Task details
Print, from the listing below, the lines starting at the line containing "vezetek számára jótékonysági" and ending at the line containing "l igénybe vehető ez a lehetőség.", exactly as they stand, and print nothing else.

Records provided

--------------------

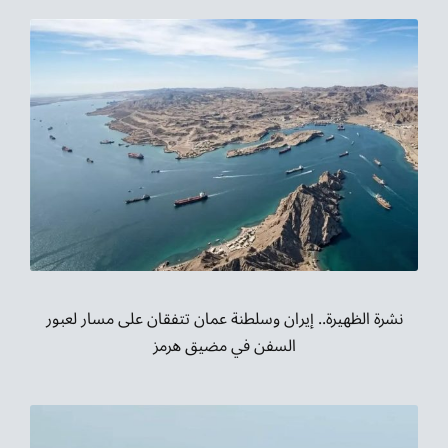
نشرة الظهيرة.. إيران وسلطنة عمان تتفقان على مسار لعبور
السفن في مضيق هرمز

--------------------

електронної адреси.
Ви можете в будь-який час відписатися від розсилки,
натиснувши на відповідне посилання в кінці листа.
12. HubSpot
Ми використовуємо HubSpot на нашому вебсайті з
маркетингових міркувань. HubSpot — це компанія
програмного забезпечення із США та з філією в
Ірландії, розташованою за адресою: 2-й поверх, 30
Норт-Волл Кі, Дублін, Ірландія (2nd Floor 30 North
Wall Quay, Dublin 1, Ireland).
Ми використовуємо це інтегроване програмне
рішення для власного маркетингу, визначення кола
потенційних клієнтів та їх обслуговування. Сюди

--------------------

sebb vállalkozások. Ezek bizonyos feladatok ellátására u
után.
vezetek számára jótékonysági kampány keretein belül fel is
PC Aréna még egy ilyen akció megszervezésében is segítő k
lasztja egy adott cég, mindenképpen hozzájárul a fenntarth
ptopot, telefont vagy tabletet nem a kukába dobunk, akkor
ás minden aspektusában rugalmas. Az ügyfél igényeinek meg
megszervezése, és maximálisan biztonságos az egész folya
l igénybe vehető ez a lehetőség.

--------------------

Problem solution
vezetek számára jótékonysági kampány keretein belül fel is
PC Aréna még egy ilyen akció megszervezésében is segítő k
lasztja egy adott cég, mindenképpen hozzájárul a fenntarth
ptopot, telefont vagy tabletet nem a kukába dobunk, akkor
ás minden aspektusában rugalmas. Az ügyfél igényeinek meg
megszervezése, és maximálisan biztonságos az egész folya
l igénybe vehető ez a lehetőség.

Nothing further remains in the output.